▸ **DIRECTIONS FOR THIS TASK**: Copy, from the data below, every line that has "down" in it.

━━━━

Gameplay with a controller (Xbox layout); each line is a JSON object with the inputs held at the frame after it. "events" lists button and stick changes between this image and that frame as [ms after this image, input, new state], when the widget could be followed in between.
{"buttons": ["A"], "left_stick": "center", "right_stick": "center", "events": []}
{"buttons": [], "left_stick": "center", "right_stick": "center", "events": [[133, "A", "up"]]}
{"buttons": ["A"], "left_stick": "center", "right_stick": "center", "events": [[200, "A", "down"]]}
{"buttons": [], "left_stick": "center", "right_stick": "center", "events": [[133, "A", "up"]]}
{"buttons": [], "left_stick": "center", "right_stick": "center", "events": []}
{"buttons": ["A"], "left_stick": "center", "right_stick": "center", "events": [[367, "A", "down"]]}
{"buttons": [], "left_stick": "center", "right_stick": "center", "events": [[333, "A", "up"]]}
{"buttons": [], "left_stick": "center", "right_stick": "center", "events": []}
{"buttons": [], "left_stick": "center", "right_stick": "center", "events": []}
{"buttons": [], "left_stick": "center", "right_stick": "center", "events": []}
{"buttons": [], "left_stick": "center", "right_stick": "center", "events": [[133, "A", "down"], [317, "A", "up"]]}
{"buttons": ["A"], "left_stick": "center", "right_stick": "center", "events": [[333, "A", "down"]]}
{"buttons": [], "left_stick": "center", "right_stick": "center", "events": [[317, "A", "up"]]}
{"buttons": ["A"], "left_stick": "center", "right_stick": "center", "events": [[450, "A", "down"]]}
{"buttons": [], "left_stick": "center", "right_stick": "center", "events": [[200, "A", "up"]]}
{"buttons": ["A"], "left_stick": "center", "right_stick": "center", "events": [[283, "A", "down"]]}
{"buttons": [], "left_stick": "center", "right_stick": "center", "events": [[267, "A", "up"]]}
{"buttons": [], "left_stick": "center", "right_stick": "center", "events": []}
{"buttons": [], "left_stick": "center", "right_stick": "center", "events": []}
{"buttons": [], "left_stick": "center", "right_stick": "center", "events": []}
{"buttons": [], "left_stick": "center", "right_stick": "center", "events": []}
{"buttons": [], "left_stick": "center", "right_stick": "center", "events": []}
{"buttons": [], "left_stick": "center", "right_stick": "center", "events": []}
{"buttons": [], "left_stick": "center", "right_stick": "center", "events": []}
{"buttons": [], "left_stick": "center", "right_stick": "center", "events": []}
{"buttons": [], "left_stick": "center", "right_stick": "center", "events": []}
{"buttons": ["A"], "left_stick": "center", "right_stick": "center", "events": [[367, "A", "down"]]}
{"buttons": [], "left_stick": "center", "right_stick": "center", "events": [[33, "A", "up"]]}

━━━━

▸ **ANSWER**:
{"buttons": ["A"], "left_stick": "center", "right_stick": "center", "events": [[200, "A", "down"]]}
{"buttons": ["A"], "left_stick": "center", "right_stick": "center", "events": [[367, "A", "down"]]}
{"buttons": [], "left_stick": "center", "right_stick": "center", "events": [[133, "A", "down"], [317, "A", "up"]]}
{"buttons": ["A"], "left_stick": "center", "right_stick": "center", "events": [[333, "A", "down"]]}
{"buttons": ["A"], "left_stick": "center", "right_stick": "center", "events": [[450, "A", "down"]]}
{"buttons": ["A"], "left_stick": "center", "right_stick": "center", "events": [[283, "A", "down"]]}
{"buttons": ["A"], "left_stick": "center", "right_stick": "center", "events": [[367, "A", "down"]]}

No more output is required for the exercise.